Interface Agreements (Contracts)

What Each Team Provides

Backend Team Provides:

markdown
# User API Contract

**Endpoints:**
- GET /api/v1/users
- POST /api/v1/users
- GET /api/v1/users/:id
- PUT /api/v1/users/:id
- DELETE /api/v1/users/:id

**SLA:**
- Uptime: 99.9%
- Response time: <200ms (p95)
- Rate limit: 1000 req/hour per API key

**Support:**
- Documentation: https://docs.example.com/api
- Slack: #backend-api
- On-call: PagerDuty rotation
- Response time: <1 hour (business hours)

Mobile Team Provides:

markdown
# Mobile App Requirements

**API Usage:**
- Expected traffic: 10,000 req/day
- Peak traffic: 1,000 req/hour
- Regions: US, EU

**Requirements:**
- Authentication: JWT tokens
- Error handling: Retry with exponential backoff
- Caching: Cache responses for 5 minutes

**Testing:**
- Test against staging API before production
- Report bugs within 24 hours

SLAs (Response Time, Uptime)

Service Level Agreement:

markdown
# User API SLA

**Uptime:** 99.9% (43 minutes downtime per month)
**Response Time:**
- p50: <100ms
- p95: <200ms
- p99: <500ms

**Rate Limits:**
- Free tier: 100 req/hour
- Pro tier: 1,000 req/hour
- Enterprise: 10,000 req/hour

**Support:**
- Business hours (9am-5pm PT): <1 hour response
- After hours: <4 hour response
- Critical issues: <15 minute response (24/7)

**Penalties (if SLA breached):**
- 99.9% → 99.0%: 10% credit
- 99.0% → 95.0%: 25% credit
- <95.0%: 50% credit

Support Process (Who to Contact)

Escalation Path:

markdown
# Support Escalation

**Level 1: Slack (#backend-api)**
- For: Questions, minor issues
- Response time: <1 hour (business hours)

**Level 2: Email (api-support@example.com)**
- For: Bugs, feature requests
- Response time: <4 hours

**Level 3: PagerDuty (Critical Issues)**
- For: Production outages, security issues
- Response time: <15 minutes (24/7)

**Escalation Criteria:**
- No response in SLA time → Escalate to next level
- Production outage → Escalate immediately to Level 3

Review Process (Approvals Needed)

DATA LINES
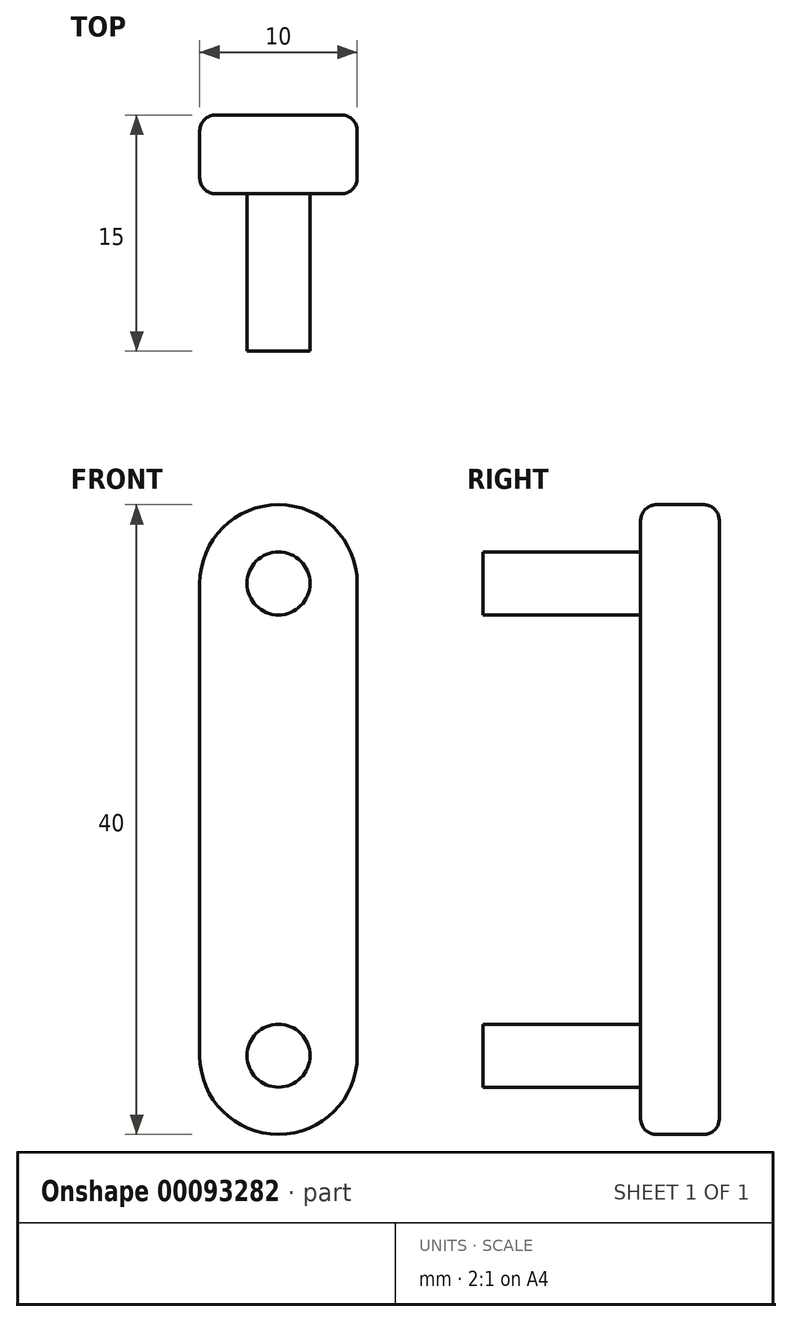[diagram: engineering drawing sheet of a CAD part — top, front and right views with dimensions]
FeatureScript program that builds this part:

STATED TASK A
In the interface agreements text, what response time is promised for Level 2 support by email?
STATED TASK B
Decide whether each statement agrees with the interface agreements text, answering yes or no and quoting the deciding words: (i) The mobile team expects peak traffic of 1,000 requests per hour. (ii) The Pro tier rate limit is 10,000 requests per hour. (iii) A production outage is escalated immediately to Level 3.

RESULT A
Less than 4 hours.

RESULT B
(i) Yes: "Peak traffic: 1,000 req/hour"
(ii) No: "Pro tier: 1,000 req/hour"
(iii) Yes: "Production outage → Escalate immediately to Level 3"